In my head, "pull up" is the logic inversion forcing the logic high at input off (that would otherwise be a "disconnect" state), the reverse of what people would use if floating issue did not exist. And the "pull up resistor" is added to the "pull up" to avoid shorting at the logic low.
Thanks for all feedback in the many comments and helping me (probably) understand what a "pull up resistor" is for. Also, here is another person making the exact same case I am making here, for why "pull up resistors" are explained in a way that makes it hard to understand, https://www.youtube.com/watch?v=BxA7qwmY9mg&lc=UgiXxV6C427_iXgCoAEC.
Best Answer
To answer the question in the original title - almost always "no", it's not to drop the voltage. The role of a pull-up resistor is to make sure an input to a logic element isn't left "floating" when nothing else is driving it.
Suppose a logic block A has an output feeding into the input of B. What happens if A is switched off, disabled, or not outputting anything for some other reason? The input to B could be high, low, or some intermediate voltage that isn't even a valid logic level.

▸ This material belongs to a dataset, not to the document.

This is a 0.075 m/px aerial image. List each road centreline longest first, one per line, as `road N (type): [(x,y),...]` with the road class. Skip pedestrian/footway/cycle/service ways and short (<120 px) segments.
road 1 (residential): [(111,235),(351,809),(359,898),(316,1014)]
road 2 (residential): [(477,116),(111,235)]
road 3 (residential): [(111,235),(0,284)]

Connecting a resistor between the power rail and the input to B ensures that it will always be pulled high if nothing else is driving it. It has to be a resistor, because A still needs to be able to change the voltage on B's input.
A strong pull-up has a low resistance, as it allows more current to flow. A weak pull-up has a high resistance. It's an engineering judgement what value resistor you need based on the characteristics of A and B.

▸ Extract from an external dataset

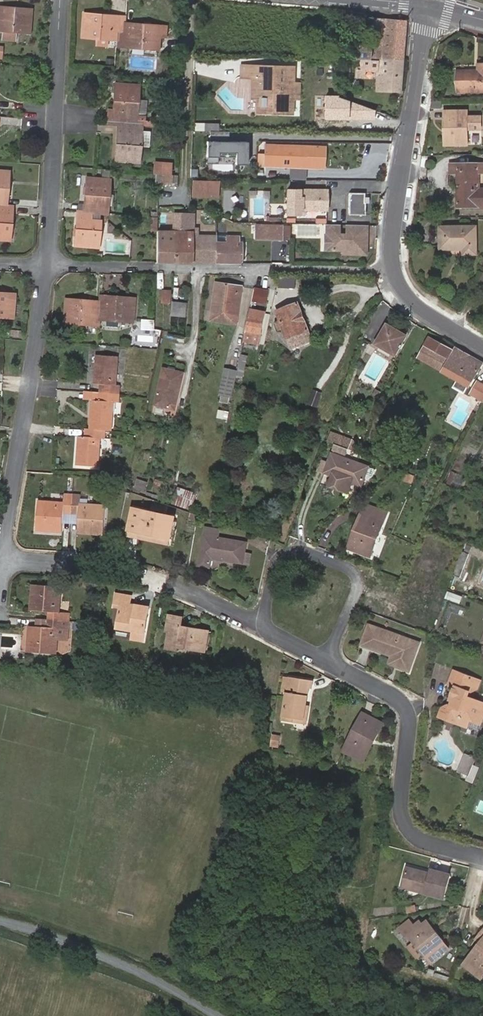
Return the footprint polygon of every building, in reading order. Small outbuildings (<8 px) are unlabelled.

Pull-down resistors are also a thing. They are used when you want an input to go low when nothing else is driving it.
Here's an example of where a pull-up resistor is useful. A couple of years ago, I was developing software to run on a rack of electronics. The rack had a backplane, into which you could plug processor cards.

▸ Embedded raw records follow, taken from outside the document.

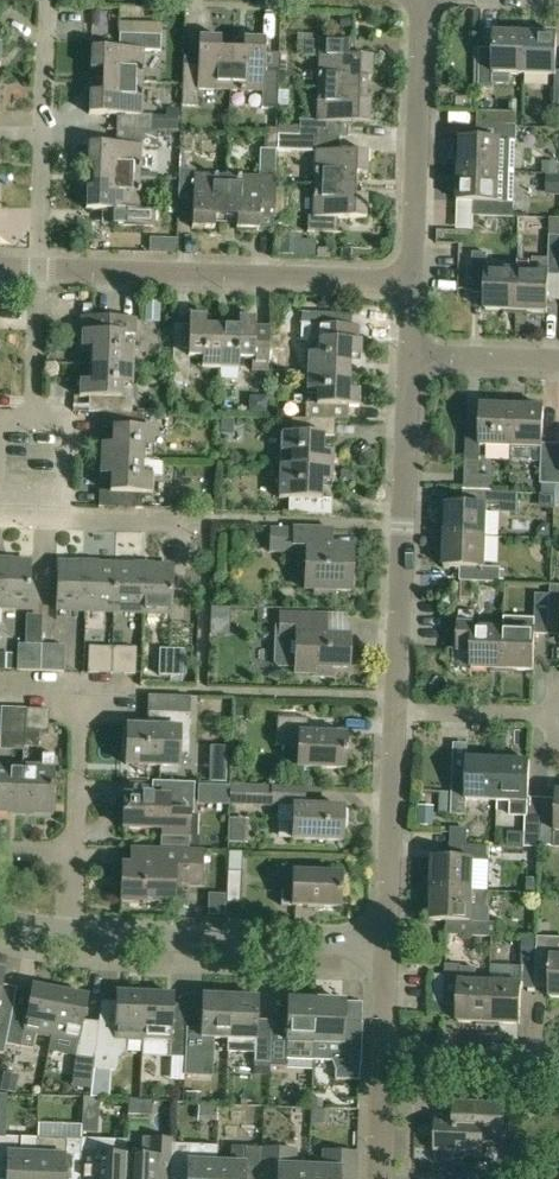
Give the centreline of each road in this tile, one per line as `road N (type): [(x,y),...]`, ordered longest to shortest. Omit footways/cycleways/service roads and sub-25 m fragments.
road 1 (residential): [(407,280),(41,267)]
road 2 (residential): [(392,712),(403,362)]
road 3 (residential): [(386,944),(71,931)]
road 4 (residential): [(407,280),(419,0)]
road 5 (residential): [(41,267),(47,0)]
road 6 (residential): [(35,518),(41,267)]
road 7 (residential): [(386,944),(392,712)]
road 8 (residential): [(558,1073),(381,1066)]
road 9 (residential): [(558,718),(392,712)]
road 10 (residential): [(73,852),(83,692)]
road 11 (residential): [(558,366),(403,362)]
road 12 (residential): [(179,520),(35,518)]
road 13 (residential): [(381,1066),(386,944)]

One of the lines on that backplane was Reset. If it was high (around 3.3V), then all the cards in the rack would work as normal. If it was low, everything would halt. When the line went high again, all the cards would reboot.
That Reset line had to be at a well-defined voltage. If it was left floating, it could be high, low, or any voltage in between. If the voltage was in the undefined range between "high" and "low", everything could go haywire.
The designers of the backplane put a resistor between the 3.3V power line and Reset. In the absence of anything else, the Reset line was pulled high, and everything worked.
There was a push-button on the front of the rack. Pressing it shorted the Reset line to ground, resetting all the cards.
The designers of the rack included a handy "Reset" socket to the front of the rack. We made up a bit of electronics to drive a transistor connected between Reset and Ground. The electronics was driven by a USB port on a PC next to the rack. By turning the transistor on, then off again, I could reset the whole rack remotely, under software control. That was really useful for hands-off testing.
This only worked because of the pull-up resistor. Without the resistor, the Reset line would float to an undefined voltage. If the resistor had been replaced by a zero ohm wire link, then attempting to reset the rack would have shorted out the power supply and done some serious damage.